Its object was the promoting of interest in public affairs among the coming men of the country. It also taught fraternity, sociability, and encouraged literary tastes. Politics and religion were eschewed. The only requirements to membership were integrity, morality, age, and amiability.

Its meetings were first held in a basement. On this basis, older men aided in its development, so that it would be a good example of the boy-imitative helped out by parents. It spread with the approval of the Masons, who lent it their halls for meetings.

Boys traveled on its badge. There was a badge, sign, and a secret sign language called "bestography." The motto was "Our Turn Next" (OTN). The organization's secret ritual work was highly praised. Its membership was limited to Caucasian boys under the age of twenty-one.

Unlike some other secret societies, degrees were conferred for work for the lodge, deeds of bravery, and other similar actions. The degree members had a special certificate and secret work for the fifth, tenth, and fifteenth degrees. Another feature of the CMA was the post of the uniform rank, which were formed in lodges that had 12 or more members.

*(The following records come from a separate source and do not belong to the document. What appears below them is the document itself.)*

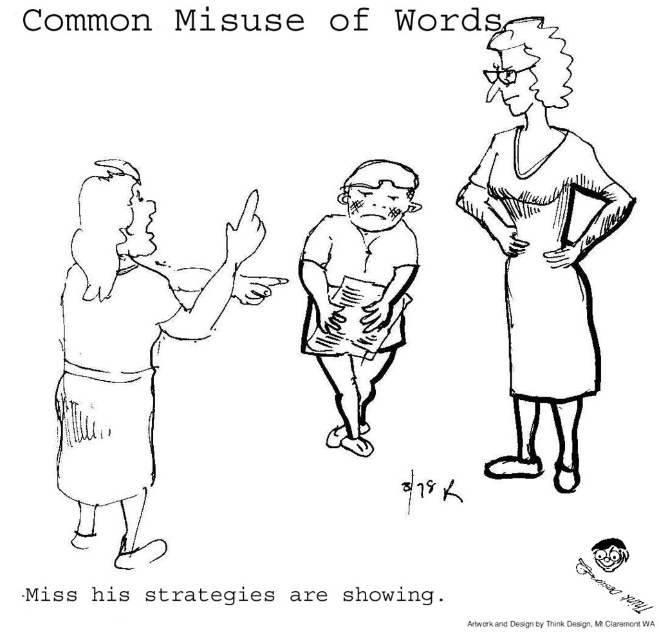
Question: Among these objects, which one is nearest to the camera?

Choices:
 (A) smooth skin man at left
 (B) fat man at center

Answer: (A)

Question: Does matte black dress at right have a larger size compared to smooth skin man at left?

Choices:
 (A) yes
 (B) no

Answer: (B)

Question: Can you confirm if matte black dress at right is bigger than smooth skin man at left?

Choices:
 (A) yes
 (B) no

Answer: (B)

Question: Which object is closer to the camera taking this photo?

Choices:
 (A) smooth skin man at left
 (B) matte black dress at right
 (C) fat man at center

Answer: (A)

Question: Based on their relative distances, which object is nearer to the matte black dress at right?

Choices:
 (A) smooth skin man at left
 (B) fat man at center

Answer: (B)

Question: Is matte black dress at right positioned at the back of smooth skin man at left?

Choices:
 (A) no
 (B) yes

Answer: (B)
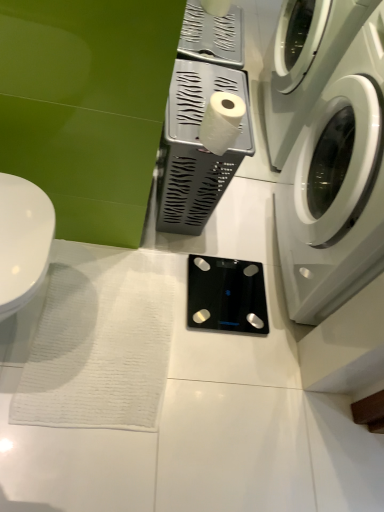
Locate an element on the screen. The image size is (384, 512). vacant space to the right of white plastic tissue holder at center, which appears as the 2th appliance when ordered from the bottom is located at coordinates point(239,225).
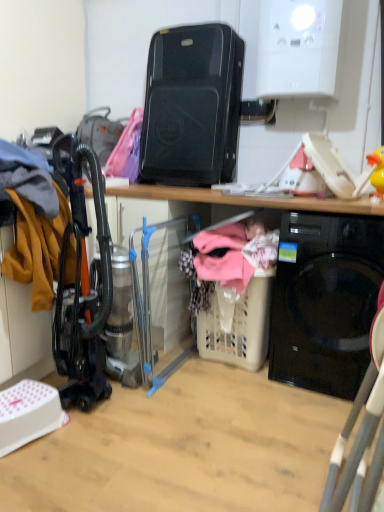
Identify the location of black plastic speaker at upper center, positioned as the second appliance in bottom-to-top order. The image size is (384, 512). (192, 106).

Can you confirm if black glossy washing machine at lower right is taller than black plastic speaker at upper center, positioned as the second appliance in bottom-to-top order?

Correct, black glossy washing machine at lower right is much taller as black plastic speaker at upper center, positioned as the second appliance in bottom-to-top order.

Is black glossy washing machine at lower right positioned before black plastic speaker at upper center, the first appliance positioned from the top?

Yes, it is in front of black plastic speaker at upper center, the first appliance positioned from the top.

From the image's perspective, relative to black plastic speaker at upper center, positioned as the second appliance in bottom-to-top order, is black glossy washing machine at lower right above or below?

From the image's perspective, black glossy washing machine at lower right appears below black plastic speaker at upper center, positioned as the second appliance in bottom-to-top order.

Which object is positioned more to the left, clear plastic laundry basket at center, the 1th appliance positioned from the bottom, or black plastic speaker at upper center, positioned as the second appliance in bottom-to-top order?

From the viewer's perspective, clear plastic laundry basket at center, the 1th appliance positioned from the bottom, appears more on the left side.

Does point (178, 222) appear closer or farther from the camera than point (226, 42)?

Point (178, 222).

From the image's perspective, would you say clear plastic laundry basket at center, which appears as the second appliance when viewed from the top, is shown under black plastic speaker at upper center, the first appliance positioned from the top?

Correct, clear plastic laundry basket at center, which appears as the second appliance when viewed from the top, appears lower than black plastic speaker at upper center, the first appliance positioned from the top, in the image.

How distant is beige plastic laundry basket at lower center from clear plastic laundry basket at center, the 1th appliance positioned from the bottom?

beige plastic laundry basket at lower center is 15.23 inches from clear plastic laundry basket at center, the 1th appliance positioned from the bottom.

Are beige plastic laundry basket at lower center and clear plastic laundry basket at center, which appears as the second appliance when viewed from the top, located far from each other?

beige plastic laundry basket at lower center is actually quite close to clear plastic laundry basket at center, which appears as the second appliance when viewed from the top.

Is beige plastic laundry basket at lower center wider or thinner than clear plastic laundry basket at center, which appears as the second appliance when viewed from the top?

beige plastic laundry basket at lower center is thinner than clear plastic laundry basket at center, which appears as the second appliance when viewed from the top.

From the picture: Does beige plastic laundry basket at lower center have a larger size compared to clear plastic laundry basket at center, which appears as the second appliance when viewed from the top?

Actually, beige plastic laundry basket at lower center might be smaller than clear plastic laundry basket at center, which appears as the second appliance when viewed from the top.

In the image, there is a black glossy washing machine at lower right. Where is `basket below it (from the image's perspective)`? This screenshot has height=512, width=384. basket below it (from the image's perspective) is located at coordinates (239, 326).

Is beige plastic laundry basket at lower center behind black glossy washing machine at lower right?

Yes, it is.

How many degrees apart are the facing directions of beige plastic laundry basket at lower center and black glossy washing machine at lower right?

beige plastic laundry basket at lower center and black glossy washing machine at lower right are facing 5.59 degrees away from each other.

Does beige plastic laundry basket at lower center have a smaller size compared to black glossy washing machine at lower right?

Indeed, beige plastic laundry basket at lower center has a smaller size compared to black glossy washing machine at lower right.

Between black glossy washing machine at lower right and clear plastic laundry basket at center, the 1th appliance positioned from the bottom, which one has more height?

With more height is clear plastic laundry basket at center, the 1th appliance positioned from the bottom.

Would you consider black glossy washing machine at lower right to be distant from clear plastic laundry basket at center, the 1th appliance positioned from the bottom?

No, black glossy washing machine at lower right is in close proximity to clear plastic laundry basket at center, the 1th appliance positioned from the bottom.

Is point (334, 370) positioned before point (133, 268)?

No, (334, 370) is further to viewer.

Measure the distance between black glossy washing machine at lower right and clear plastic laundry basket at center, which appears as the second appliance when viewed from the top.

The distance of black glossy washing machine at lower right from clear plastic laundry basket at center, which appears as the second appliance when viewed from the top, is 29.49 inches.

Between black plastic speaker at upper center, the first appliance positioned from the top, and beige plastic laundry basket at lower center, which one has less height?

beige plastic laundry basket at lower center is shorter.

Considering the sizes of black plastic speaker at upper center, the first appliance positioned from the top, and beige plastic laundry basket at lower center in the image, is black plastic speaker at upper center, the first appliance positioned from the top, wider or thinner than beige plastic laundry basket at lower center?

Considering their sizes, black plastic speaker at upper center, the first appliance positioned from the top, looks broader than beige plastic laundry basket at lower center.

From the image's perspective, does black plastic speaker at upper center, positioned as the second appliance in bottom-to-top order, appear lower than beige plastic laundry basket at lower center?

No, from the image's perspective, black plastic speaker at upper center, positioned as the second appliance in bottom-to-top order, is not beneath beige plastic laundry basket at lower center.

Considering the points (223, 331) and (208, 53), which point is in front, point (223, 331) or point (208, 53)?

Positioned in front is point (223, 331).

From the picture: Does beige plastic laundry basket at lower center have a greater height compared to black plastic speaker at upper center, positioned as the second appliance in bottom-to-top order?

In fact, beige plastic laundry basket at lower center may be shorter than black plastic speaker at upper center, positioned as the second appliance in bottom-to-top order.

Which object is thinner, beige plastic laundry basket at lower center or black plastic speaker at upper center, the first appliance positioned from the top?

beige plastic laundry basket at lower center is thinner.

Starting from the black glossy washing machine at lower right, which appliance is the 1st one to the left? Please provide its 2D coordinates.

[(192, 106)]

Identify the location of appliance that is in front of the black plastic speaker at upper center, the first appliance positioned from the top. (150, 304).

Estimate the real-world distances between objects in this image. Which object is closer to black glossy washing machine at lower right, clear plastic laundry basket at center, which appears as the second appliance when viewed from the top, or beige plastic laundry basket at lower center?

Among the two, beige plastic laundry basket at lower center is located nearer to black glossy washing machine at lower right.

Considering their positions, is black plastic speaker at upper center, the first appliance positioned from the top, positioned closer to beige plastic laundry basket at lower center than black glossy washing machine at lower right?

black glossy washing machine at lower right lies closer to beige plastic laundry basket at lower center than the other object.

Looking at the image, which one is located closer to black glossy washing machine at lower right, black plastic speaker at upper center, the first appliance positioned from the top, or clear plastic laundry basket at center, which appears as the second appliance when viewed from the top?

Among the two, clear plastic laundry basket at center, which appears as the second appliance when viewed from the top, is located nearer to black glossy washing machine at lower right.

When comparing their distances from clear plastic laundry basket at center, which appears as the second appliance when viewed from the top, does beige plastic laundry basket at lower center or black glossy washing machine at lower right seem further?

black glossy washing machine at lower right is further to clear plastic laundry basket at center, which appears as the second appliance when viewed from the top.

From the image, which object appears to be farther from black plastic speaker at upper center, the first appliance positioned from the top, black glossy washing machine at lower right or clear plastic laundry basket at center, the 1th appliance positioned from the bottom?

black glossy washing machine at lower right.

Considering their positions, is clear plastic laundry basket at center, which appears as the second appliance when viewed from the top, positioned closer to beige plastic laundry basket at lower center than black plastic speaker at upper center, positioned as the second appliance in bottom-to-top order?

clear plastic laundry basket at center, which appears as the second appliance when viewed from the top, is positioned closer to the anchor beige plastic laundry basket at lower center.

Which object lies nearer to the anchor point clear plastic laundry basket at center, which appears as the second appliance when viewed from the top, black glossy washing machine at lower right or black plastic speaker at upper center, positioned as the second appliance in bottom-to-top order?

black plastic speaker at upper center, positioned as the second appliance in bottom-to-top order, is positioned closer to the anchor clear plastic laundry basket at center, which appears as the second appliance when viewed from the top.

From the image, which object appears to be nearer to black plastic speaker at upper center, the first appliance positioned from the top, beige plastic laundry basket at lower center or black glossy washing machine at lower right?

Based on the image, black glossy washing machine at lower right appears to be nearer to black plastic speaker at upper center, the first appliance positioned from the top.

Identify the location of home appliance between black plastic speaker at upper center, positioned as the second appliance in bottom-to-top order, and beige plastic laundry basket at lower center, in the vertical direction. [x=325, y=301].

This screenshot has width=384, height=512. What are the coordinates of `appliance between black plastic speaker at upper center, the first appliance positioned from the top, and black glossy washing machine at lower right in the up-down direction` in the screenshot? It's located at (150, 304).

Identify the location of basket between clear plastic laundry basket at center, the 1th appliance positioned from the bottom, and black glossy washing machine at lower right. This screenshot has height=512, width=384. (239, 326).

Locate an element on the screen. This screenshot has width=384, height=512. appliance between black plastic speaker at upper center, the first appliance positioned from the top, and beige plastic laundry basket at lower center, in the vertical direction is located at coordinates (150, 304).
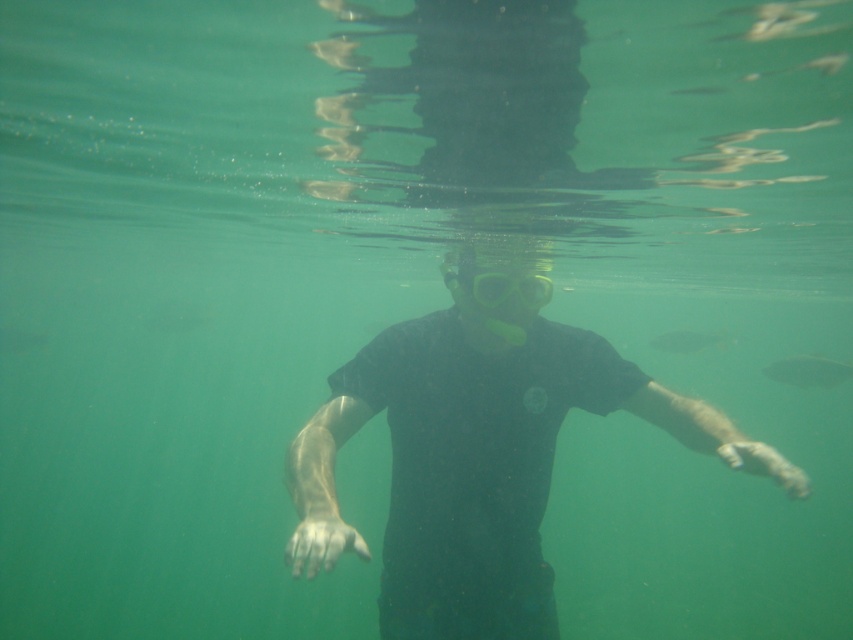
Describe the element at coordinates (479, 458) in the screenshot. I see `black matte t-shirt at center` at that location.

Can you confirm if black matte t-shirt at center is thinner than translucent greenish fish at center?

No, black matte t-shirt at center is not thinner than translucent greenish fish at center.

Is point (549, 358) farther from camera compared to point (804, 380)?

No.

The height and width of the screenshot is (640, 853). Find the location of `black matte t-shirt at center`. black matte t-shirt at center is located at coordinates (479, 458).

Does point (537, 278) come farther from viewer compared to point (799, 369)?

No.

Who is positioned more to the right, clear plastic goggles at center or translucent greenish fish at center?

translucent greenish fish at center

This screenshot has height=640, width=853. I want to click on clear plastic goggles at center, so click(x=509, y=289).

Where is `clear plastic goggles at center`? clear plastic goggles at center is located at coordinates (509, 289).

Which is in front, point (554, 401) or point (682, 336)?

Point (554, 401) is in front.

Is black matte t-shirt at center positioned before green matte fish at center?

That is True.

Describe the element at coordinates (479, 458) in the screenshot. Image resolution: width=853 pixels, height=640 pixels. I see `black matte t-shirt at center` at that location.

Where is `black matte t-shirt at center`? The width and height of the screenshot is (853, 640). black matte t-shirt at center is located at coordinates (479, 458).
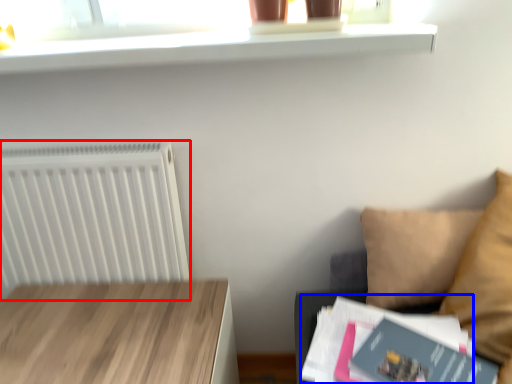
Question: Which of the following is the farthest to the observer, radiator (highlighted by a red box) or paperback book (highlighted by a blue box)?

Choices:
 (A) radiator
 (B) paperback book

Answer: (A)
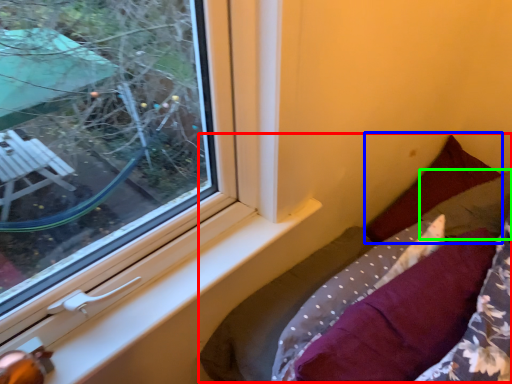
Question: Estimate the real-world distances between objects in this image. Which object is farther from bed (highlighted by a red box), pillow (highlighted by a blue box) or pillow (highlighted by a green box)?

There were no annual dues in the CMA. Instead of this, each member, to keep in good standing, was required to keep up his subscription to The Star Monthly, the official organ, and the traveling card which was sent him each time he renews, was the proof that he was in good-standing.

==Publications==
The official paper, The Star Monthly made its appearance in August 1894. It was an illustrated magazine with at least 32 pages each month. The covers were printed in color. Departments included Athletics, Games, Carpentry, Mechanics, Electricity, Puzzles, History, Photography, Coins, Curios, Stamps, and Amateur Journalism. Prize awards were given out in each department every month.

This paper absorbed the goodwill and subscription list of Harper's Round Table in 1900 or 1901.

The CMA was characterized as a club for subscribers to a periodical, The Star Monthly being its official organ.

==Notable people==
C. R. Phillip served as president, and Hunter was the Grand Secretary. W. M. C. Foster, of Oak park, was adjutant general of the uniform rank.